“Oh, you are a sham,” laughed Andrew, hugging the little maid close to his heart. “Have you told mamma about the jam?”
“Not yet, papa. I heard the groom telling the stable boy yesterday, ‘never to do anything to-day that he could put off till to-morrow,’ so I think I’ll not tell mamma till to-morrow.”
“What a philosopher I have here,” said Andrew, drawing the flaxen curls through his fingers, “but did you not misunderstand Teddy? Did he not say: ‘Never put off till to-morrow what you can do to-day?’”
“He may have said that,” replied Mary, nodding her small head, “but I like the other way a heap better.”
“You are not alone, dear child,” said Andrew, a gloom settling upon his face again. “Most people like to transpose the good old adage. I among them,” he sighed.
Mary looked up quickly. She was quick to note these sudden changes in her father. “I love you, papa. I do love you, best of anybody in all this world.”
“Do you love me better than you love your mamma?” whispered Andrew longingly.
The child laid her cool cheek against the hot face of her father, and clasped him about the neck. “I love you first; then I love mamma; next I love Grandma Willing, who has gone to heaven, and then I love Dinah. Poor Dinah. Teddy threw her into a bucket of dirty water yesterday, and she doesn’t look very clean, and then the mean thing laughed, so he did.”
Oh, what sweet music was the prattle of this child to Andrew. Her baby love and caressing ways was all the heaven which he ever expected to enjoy. With his child in his arms he forgot for a time the sword of Damocles suspended by a hair, and which might fall at any moment and crush him. Few moments in Andrew Willing’s life could justly be called happy ones, but when he looked back over the sin-laden years, he did not regret what he had done, except that the knowledge of his sin being known might tear from him the only two beings whom he loved.
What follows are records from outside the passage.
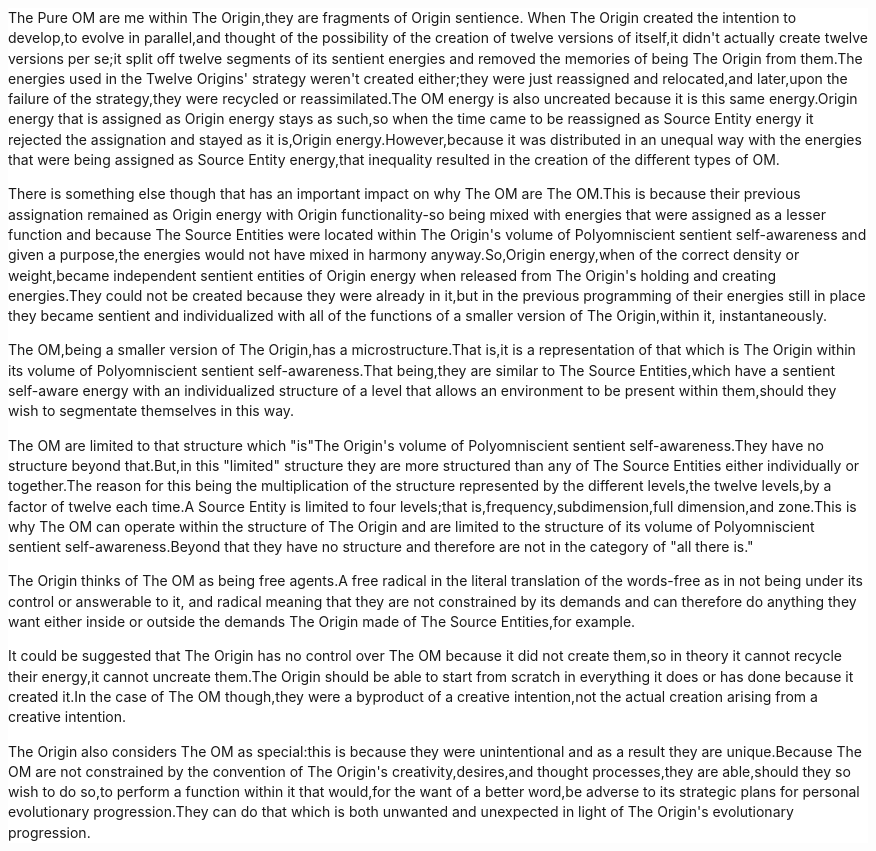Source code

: The Pure OM are me within The Origin,they are fragments of Origin sentience. When The Origin created the intention to develop,to evolve in parallel,and thought of the possibility of the creation of twelve versions of itself,it didn't actually create twelve versions per se;it split off twelve segments of its sentient energies and removed the memories of being The Origin from them.The energies used in the Twelve Origins' strategy weren't created either;they were just reassigned and relocated,and later,upon the failure of the strategy,they were recycled or reassimilated.The OM energy is also uncreated because it is this same energy.Origin energy that is assigned as Origin energy stays as such,so when the time came to be reassigned as Source Entity energy it rejected the assignation and stayed as it is,Origin energy.However,because it was distributed in an unequal way with the energies that were being assigned as Source Entity energy,that inequality resulted in the creation of the different types of OM. 

There is something else though that has an important impact on why The OM are The OM.This is because their previous assignation remained as Origin energy with Origin functionality-so being mixed with energies that were assigned as a lesser function and because The Source Entities were located within The Origin's volume of Polyomniscient sentient self-awareness and given a purpose,the energies would not have mixed in harmony anyway.So,Origin energy,when of the correct density or weight,became independent sentient entities of Origin energy when released from The Origin's holding and creating energies.They could not be created because they were already in it,but in the previous programming of their energies still in place they became sentient and individualized with all of the functions of a smaller version of The Origin,within it, instantaneously. 

The OM,being a smaller version of The Origin,has a microstructure.That is,it is a representation of that which is The Origin within its volume of Polyomniscient sentient self-awareness.That being,they are similar to The Source Entities,which have a sentient self-aware energy with an individualized structure of a level that allows an environment to be present within them,should they wish to segmentate themselves in this way. 

The OM are limited to that structure which "is"The Origin's volume of Polyomniscient sentient self-awareness.They have no structure beyond that.But,in this "limited" structure they are more structured than any of The Source Entities either individually or together.The reason for this being the multiplication of the structure represented by the different levels,the twelve levels,by a factor of twelve each time.A Source Entity is limited to four levels;that is,frequency,subdimension,full dimension,and zone.This is why The OM can operate within the structure of The Origin and are limited to the structure of its volume of Polyomniscient sentient self-awareness.Beyond that they have no structure and therefore are not in the category of "all there is." 

The Origin thinks of The OM as being free agents.A free radical in the literal translation of the words-free as in not being under its control or answerable to it, and radical meaning that they are not constrained by its demands and can therefore do anything they want either inside or outside the demands The Origin made of The Source Entities,for example. 

It could be suggested that The Origin has no control over The OM because it did not create them,so in theory it cannot recycle their energy,it cannot uncreate them.The Origin should be able to start from scratch in everything it does or has done because it created it.In the case of The OM though,they were a byproduct of a creative intention,not the actual creation arising from a creative intention. 

The Origin also considers The OM as special:this is because they were unintentional and as a result they are unique.Because The OM are not constrained by the convention of The Origin's creativity,desires,and thought processes,they are able,should they so wish to do so,to perform a function within it that would,for the want of a better word,be adverse to its strategic plans for personal evolutionary progression.They can do that which is both unwanted and unexpected in light of The Origin's evolutionary progression. 
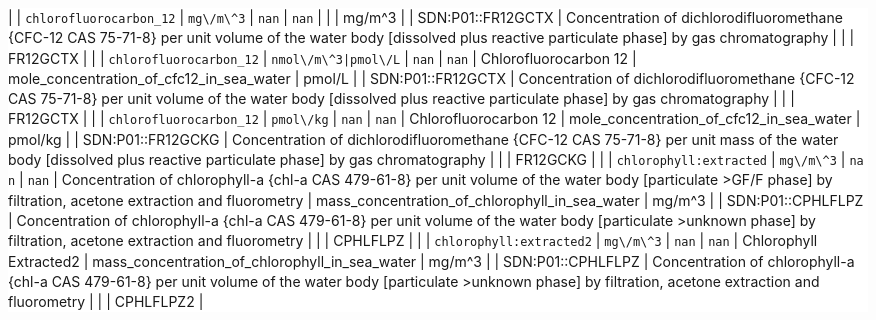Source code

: |                      | `chlorofluorocarbon_12`                           | `mg\/m\^3`                                                                                                                                           | `nan`                      | `nan`                                               |                                                                                                                                                                   |                                                                                                                                   | mg/m^3                    |                                                              | SDN:P01::FR12GCTX   | Concentration of dichlorodifluoromethane {CFC-12 CAS 75-71-8} per unit volume of the water body [dissolved plus reactive particulate phase] by gas chromatography                                                     |                                                                                                                                                         |                                            | FR12GCTX         |
|                      | `chlorofluorocarbon_12`                           | `nmol\/m\^3|pmol\/L`                                                                                                                                 | `nan`                      | `nan`                                               | Chlorofluorocarbon 12                                                                                                                                             | mole_concentration_of_cfc12_in_sea_water                                                                                          | pmol/L                    |                                                              | SDN:P01::FR12GCTX   | Concentration of dichlorodifluoromethane {CFC-12 CAS 75-71-8} per unit volume of the water body [dissolved plus reactive particulate phase] by gas chromatography                                                     |                                                                                                                                                         |                                            | FR12GCTX         |
|                      | `chlorofluorocarbon_12`                           | `pmol\/kg`                                                                                                                                           | `nan`                      | `nan`                                               | Chlorofluorocarbon 12                                                                                                                                             | mole_concentration_of_cfc12_in_sea_water                                                                                          | pmol/kg                   |                                                              | SDN:P01::FR12GCKG   | Concentration of dichlorodifluoromethane {CFC-12 CAS 75-71-8} per unit mass of the water body [dissolved plus reactive particulate phase] by gas chromatography                                                       |                                                                                                                                                         |                                            | FR12GCKG         |
|                      | `chlorophyll:extracted`                           | `mg\/m\^3`                                                                                                                                           | `nan`                      | `nan`                                               | Concentration of chlorophyll-a {chl-a CAS 479-61-8} per unit volume of the water body [particulate >GF/F phase] by filtration, acetone extraction and fluorometry | mass_concentration_of_chlorophyll_in_sea_water                                                                                    | mg/m^3                    |                                                              | SDN:P01::CPHLFLPZ   | Concentration of chlorophyll-a {chl-a CAS 479-61-8} per unit volume of the water body [particulate >unknown phase] by filtration, acetone extraction and fluorometry                                                  |                                                                                                                                                         |                                            | CPHLFLPZ         |
|                      | `chlorophyll:extracted2`                          | `mg\/m\^3`                                                                                                                                           | `nan`                      | `nan`                                               | Chlorophyll Extracted2                                                                                                                                            | mass_concentration_of_chlorophyll_in_sea_water                                                                                    | mg/m^3                    |                                                              | SDN:P01::CPHLFLPZ   | Concentration of chlorophyll-a {chl-a CAS 479-61-8} per unit volume of the water body [particulate >unknown phase] by filtration, acetone extraction and fluorometry                                                  |                                                                                                                                                         |                                            | CPHLFLPZ2        |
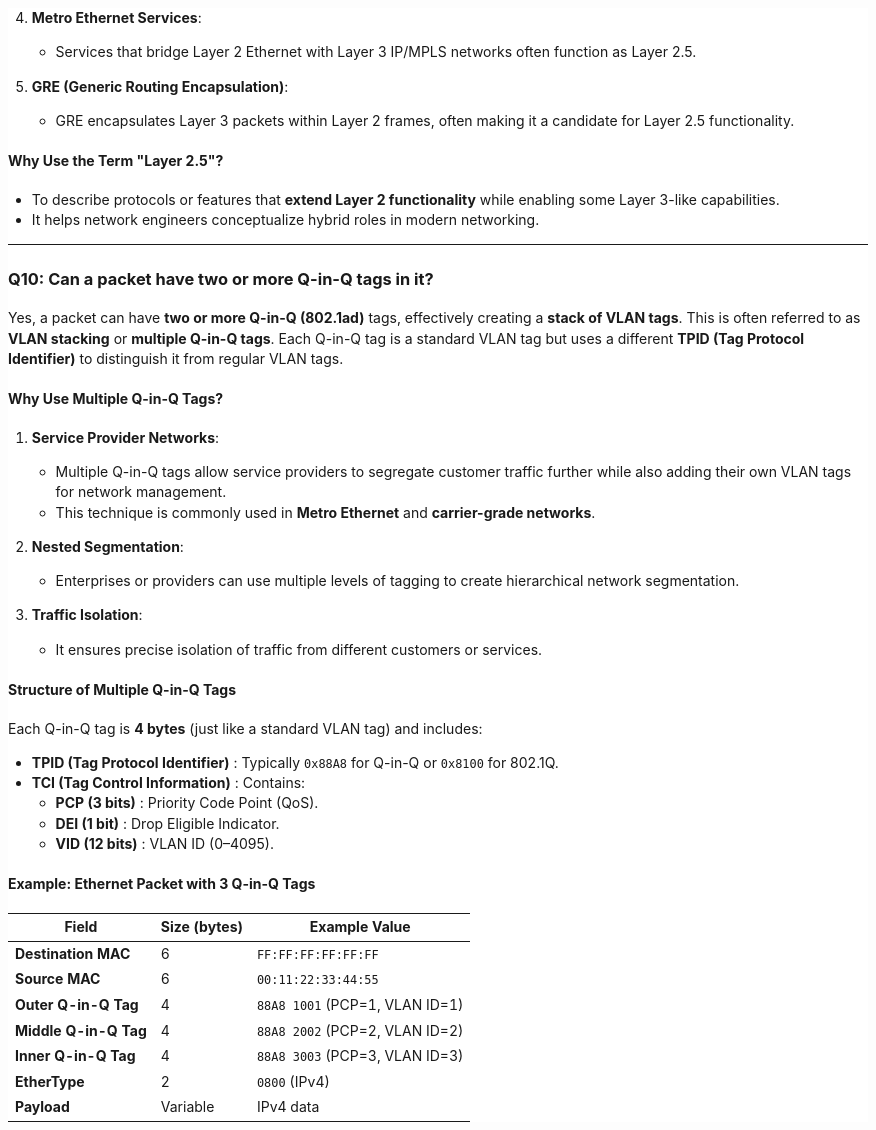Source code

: 4. **Metro Ethernet Services**:
   - Services that bridge Layer 2 Ethernet with Layer 3 IP/MPLS networks often function as Layer 2.5.

5. **GRE (Generic Routing Encapsulation)**:
   - GRE encapsulates Layer 3 packets within Layer 2 frames, often making it a candidate for Layer 2.5 functionality.

#### **Why Use the Term "Layer 2.5"?**
- To describe protocols or features that **extend Layer 2 functionality** while enabling some Layer 3-like capabilities.
- It helps network engineers conceptualize hybrid roles in modern networking.

---

### **Q10: Can a packet have two or more Q-in-Q tags in it?**
Yes, a packet can have **two or more Q-in-Q (802.1ad)** tags, effectively creating a **stack of VLAN tags**. This is often referred to as **VLAN stacking** or **multiple Q-in-Q tags**. Each Q-in-Q tag is a standard VLAN tag but uses a different **TPID (Tag Protocol Identifier)** to distinguish it from regular VLAN tags.

#### **Why Use Multiple Q-in-Q Tags?**
1. **Service Provider Networks**:
   - Multiple Q-in-Q tags allow service providers to segregate customer traffic further while also adding their own VLAN tags for network management.
   - This technique is commonly used in **Metro Ethernet** and **carrier-grade networks**.

2. **Nested Segmentation**:
   - Enterprises or providers can use multiple levels of tagging to create hierarchical network segmentation.

3. **Traffic Isolation**:
   - It ensures precise isolation of traffic from different customers or services.

#### **Structure of Multiple Q-in-Q Tags**
Each Q-in-Q tag is **4 bytes** (just like a standard VLAN tag) and includes:
- **TPID (Tag Protocol Identifier)** : Typically `0x88A8` for Q-in-Q or `0x8100` for 802.1Q.
- **TCI (Tag Control Information)**  : Contains:
  - **PCP (3 bits)**                 : Priority Code Point (QoS).
  - **DEI (1 bit)**                  : Drop Eligible Indicator.
  - **VID (12 bits)**                : VLAN ID (0–4095).

#### **Example: Ethernet Packet with 3 Q-in-Q Tags**
| **Field**               | **Size (bytes)** | **Example Value**              |
|-------------------------|------------------|--------------------------------|
| **Destination MAC**     | 6                | `FF:FF:FF:FF:FF:FF`            |
| **Source MAC**          | 6                | `00:11:22:33:44:55`            |
| **Outer Q-in-Q Tag**    | 4                | `88A8 1001` (PCP=1, VLAN ID=1) |
| **Middle Q-in-Q Tag**   | 4                | `88A8 2002` (PCP=2, VLAN ID=2) |
| **Inner Q-in-Q Tag**    | 4                | `88A8 3003` (PCP=3, VLAN ID=3) |
| **EtherType**           | 2                | `0800` (IPv4)                  |
| **Payload**             | Variable         | IPv4 data                      |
He looked after Mary as she ran from the room hugging the beloved Dinah. “Proclaim my sin,” he murmured, “and by so doing become a jail-bird, shut away forever from my wife and child? Never! I may suffer all the tortures of the dammed, but I will still keep my secret. I must go more into society, or Victoria, with her keen intuition, will surely discover something, and I must also fill the house with guests. It will, perhaps, serve to drive these demons away which so harass me.”
He stepped out of the window, went down the veranda steps, and took the avenue leading to the lake. With bent head and eyes fixed moodily upon the ground, he walked along. He was envied by many people for his wide domains and apparent prosperity. Men who had met with adversity would turn to their neighbors and say: “Talk of luck, why look at Andrew Willing. He is the luckiest dog going. Everything he touches turns to gold. His tobacco crops are always the finest. His negroes never sicken and die. Everything runs smoothly with him. Even his blind brother was conveniently killed in a railway accident, and Andrew profits again as usual by taking the fair widow along with the property.” But if these men could have looked deep into this wretched man’s heart; if they could have known the misery and tortures which every hour in the day he endured, then would their envy have been turned to pity, guilty though he might be. Andrew had been trying for ten years to stifle his conscience, which seemed to grow more active with advancing years, and would not be stilled. At the turn in the avenue he stopped, and looked back at the old gabled house in which he had spent so many happy hours; which also held the beings whom he adored, but alas, a home filled with grinning demons, whose devilish, hideous whisperings in his ears whenever he entered, were driving him to the verge of madness. He smote his breast remorsefully as his eyes wandered over the house, and rested for a moment on the highest gable which had once been the room of his father’s favorite slave, but whose stained glass windows had been boarded up for over thirty years. “Peace, peace!” he cried. “Will I ever know peace again until I have made reparation to those I have wronged? And when I have done so, what then? A felon’s cell or a suicide’s grave will be all I shall have to look forward to. Oh, God! I cannot. I cannot. Let fate do her worst. I will keep my secret.”